A small company that run on flavor of the week DB and uses tarsnap for backup might have a much harder time figuring what is what.
Heck there are plenty of small companies that have an IT team of like 2-3 people that handle personal data for 100,000s of people and it might not even know where all of it's backups are.
"How sure you are that that seagate drive in the back of the closet doesn't have a copy of your database form 2 years ago?"
And most importantly small companies don't have the resources nor the knowledge on how to handle information requests under the GDPR.
I laughed about the idea of having launching handling the information requests as a service platform if I was crazy enough to come up with a way to actually make it work under the GDPR.

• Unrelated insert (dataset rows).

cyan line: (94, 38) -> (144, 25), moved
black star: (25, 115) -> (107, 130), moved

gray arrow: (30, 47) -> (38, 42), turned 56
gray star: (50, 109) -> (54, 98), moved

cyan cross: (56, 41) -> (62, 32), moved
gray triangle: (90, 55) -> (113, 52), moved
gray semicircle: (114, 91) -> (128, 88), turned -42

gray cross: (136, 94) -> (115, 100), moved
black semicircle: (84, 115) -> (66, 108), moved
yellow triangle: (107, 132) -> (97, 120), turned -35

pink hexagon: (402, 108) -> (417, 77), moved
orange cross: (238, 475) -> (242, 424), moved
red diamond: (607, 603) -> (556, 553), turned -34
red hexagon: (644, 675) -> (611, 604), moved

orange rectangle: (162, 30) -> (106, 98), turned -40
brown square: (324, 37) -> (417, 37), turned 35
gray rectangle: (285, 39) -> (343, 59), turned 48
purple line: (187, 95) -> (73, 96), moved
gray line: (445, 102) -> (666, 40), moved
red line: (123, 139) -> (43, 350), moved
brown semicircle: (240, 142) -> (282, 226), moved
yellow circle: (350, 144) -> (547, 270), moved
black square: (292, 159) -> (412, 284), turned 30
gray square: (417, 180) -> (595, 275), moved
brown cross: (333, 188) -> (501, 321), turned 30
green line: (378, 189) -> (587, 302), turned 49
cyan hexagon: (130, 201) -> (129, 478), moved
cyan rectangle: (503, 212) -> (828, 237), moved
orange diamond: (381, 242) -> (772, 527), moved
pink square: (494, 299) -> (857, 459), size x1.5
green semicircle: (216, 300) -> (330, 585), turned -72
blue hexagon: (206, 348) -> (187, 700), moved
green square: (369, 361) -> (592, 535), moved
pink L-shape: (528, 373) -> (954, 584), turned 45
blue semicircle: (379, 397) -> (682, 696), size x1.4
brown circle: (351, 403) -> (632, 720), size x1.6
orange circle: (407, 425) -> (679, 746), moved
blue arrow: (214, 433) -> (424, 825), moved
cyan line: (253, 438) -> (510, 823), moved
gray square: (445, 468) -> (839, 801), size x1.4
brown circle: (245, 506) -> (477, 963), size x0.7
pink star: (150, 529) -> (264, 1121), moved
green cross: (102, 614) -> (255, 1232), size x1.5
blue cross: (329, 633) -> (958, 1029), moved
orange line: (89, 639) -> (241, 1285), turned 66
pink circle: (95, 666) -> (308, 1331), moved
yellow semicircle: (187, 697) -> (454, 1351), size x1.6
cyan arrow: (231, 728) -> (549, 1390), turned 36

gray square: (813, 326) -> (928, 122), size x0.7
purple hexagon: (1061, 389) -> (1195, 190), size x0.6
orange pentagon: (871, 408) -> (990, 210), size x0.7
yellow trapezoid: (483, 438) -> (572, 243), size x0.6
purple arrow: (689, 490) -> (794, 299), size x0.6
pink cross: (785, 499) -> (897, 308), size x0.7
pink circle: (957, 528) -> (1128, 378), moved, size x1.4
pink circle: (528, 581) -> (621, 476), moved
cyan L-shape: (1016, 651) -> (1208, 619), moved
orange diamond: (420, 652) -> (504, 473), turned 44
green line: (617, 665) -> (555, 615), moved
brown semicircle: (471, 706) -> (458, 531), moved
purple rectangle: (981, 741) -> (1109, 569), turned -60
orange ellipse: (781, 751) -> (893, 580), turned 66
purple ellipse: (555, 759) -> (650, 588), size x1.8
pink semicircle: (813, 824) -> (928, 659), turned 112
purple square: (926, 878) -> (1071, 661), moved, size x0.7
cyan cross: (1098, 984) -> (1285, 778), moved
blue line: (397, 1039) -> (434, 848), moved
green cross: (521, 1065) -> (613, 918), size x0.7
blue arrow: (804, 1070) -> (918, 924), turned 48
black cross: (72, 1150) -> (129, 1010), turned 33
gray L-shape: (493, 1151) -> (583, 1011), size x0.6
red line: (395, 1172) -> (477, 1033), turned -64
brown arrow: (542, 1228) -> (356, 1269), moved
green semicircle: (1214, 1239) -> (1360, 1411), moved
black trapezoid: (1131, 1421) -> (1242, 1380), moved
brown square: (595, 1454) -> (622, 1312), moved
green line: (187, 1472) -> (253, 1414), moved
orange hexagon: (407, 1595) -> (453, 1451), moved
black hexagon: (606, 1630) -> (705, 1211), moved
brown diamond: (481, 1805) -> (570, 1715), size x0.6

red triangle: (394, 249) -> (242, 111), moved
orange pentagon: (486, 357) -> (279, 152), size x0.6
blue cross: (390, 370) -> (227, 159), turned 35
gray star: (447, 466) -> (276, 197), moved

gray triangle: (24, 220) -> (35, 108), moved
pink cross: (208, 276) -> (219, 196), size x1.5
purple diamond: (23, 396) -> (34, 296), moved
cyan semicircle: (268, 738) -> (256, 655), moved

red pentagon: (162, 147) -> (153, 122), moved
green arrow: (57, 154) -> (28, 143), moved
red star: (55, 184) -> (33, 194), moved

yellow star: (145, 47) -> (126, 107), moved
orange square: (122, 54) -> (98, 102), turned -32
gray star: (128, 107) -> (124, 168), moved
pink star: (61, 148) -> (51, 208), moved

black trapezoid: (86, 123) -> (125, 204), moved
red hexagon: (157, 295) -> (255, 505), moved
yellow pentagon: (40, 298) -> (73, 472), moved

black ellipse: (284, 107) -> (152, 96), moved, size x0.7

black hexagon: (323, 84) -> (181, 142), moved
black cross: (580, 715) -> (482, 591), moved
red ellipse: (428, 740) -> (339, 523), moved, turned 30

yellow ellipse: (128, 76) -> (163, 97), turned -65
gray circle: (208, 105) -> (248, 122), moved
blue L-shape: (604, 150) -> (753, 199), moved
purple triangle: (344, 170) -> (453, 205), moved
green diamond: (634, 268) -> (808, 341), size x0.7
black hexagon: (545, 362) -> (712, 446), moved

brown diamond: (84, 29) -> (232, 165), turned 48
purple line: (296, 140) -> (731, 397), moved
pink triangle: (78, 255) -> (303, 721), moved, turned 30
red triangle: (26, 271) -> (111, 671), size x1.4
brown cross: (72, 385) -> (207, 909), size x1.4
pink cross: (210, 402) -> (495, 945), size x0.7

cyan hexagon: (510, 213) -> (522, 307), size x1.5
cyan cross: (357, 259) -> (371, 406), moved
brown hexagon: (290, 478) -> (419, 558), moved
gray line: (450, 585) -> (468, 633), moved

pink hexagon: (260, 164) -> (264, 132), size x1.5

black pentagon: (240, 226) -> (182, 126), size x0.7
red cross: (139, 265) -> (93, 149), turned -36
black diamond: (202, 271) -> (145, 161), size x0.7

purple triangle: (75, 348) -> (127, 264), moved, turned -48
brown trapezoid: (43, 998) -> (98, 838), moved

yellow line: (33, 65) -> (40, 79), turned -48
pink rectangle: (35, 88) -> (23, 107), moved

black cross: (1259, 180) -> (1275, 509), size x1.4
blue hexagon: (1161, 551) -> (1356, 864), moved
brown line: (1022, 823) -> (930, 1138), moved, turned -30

When I think of the GDPR what I see is potentially a lot of companies getting screwed over because they don't know any better as regulation of this extent usually only involved giants.
Say you are a company of 15-20 people you get a letter like this: https://www.linkedin.com/pulse/nightmare-letter-subject-acce... What are you going to do? Do you have a data protection and a privacy officer? probably not.. so now it's another hat that some one in your company needs to wear and I really pity the person who'll take this level of legal responsibility on themselves without having the right background, training support and more importantly time.
While this letter might not be pleasant such a letter would be a breeze to many large companies I work for a US financial institution (based in the UK).
This isn't any different than some letters we might get from a regulator or a customer/partner and there is essentially a production line overseen by both inhouse and external legal counsel.
There is a CIO and there privacy officers and compliance officers and champions in each department / team the entire process is essentially automated in an internal ticketing system which will go through a pre-defined workflow and invoke the right people and automated resources (e.g. data discovery), heck for like 90% of those questions we would have premade answers which were signed off by compliance and legal that are maintained upto date.
If you work for a small company and you don't have all these processes set up, you don't have legal counsel I really feel bad for you this isn't something that you can just wing it.
These large legacy companies were working on their GDPR compliance for years any company with a risk department with a pulse would've kicked of a steering committee / SWAT team in March of 2014 as soon as the initial draft was passed and kicked into full gear in 2016 when the final version was approved if not earlier.
I'm willing to bet you that there is a non-negligible number of small companies that didn't do anything as of april 2018 and many more that their GDPR preparation was having a few dev/devops folks sit through a webinar.
I'm really hoping that neither the former or the latter is the case for you but in case your statement "Sure, there is some hassle but we’ll be able to adjust with a few weeks of work." wasn't in tongue and cheek you have less than 50 days to prepare as the GDPR comes into effect on the 25th of May.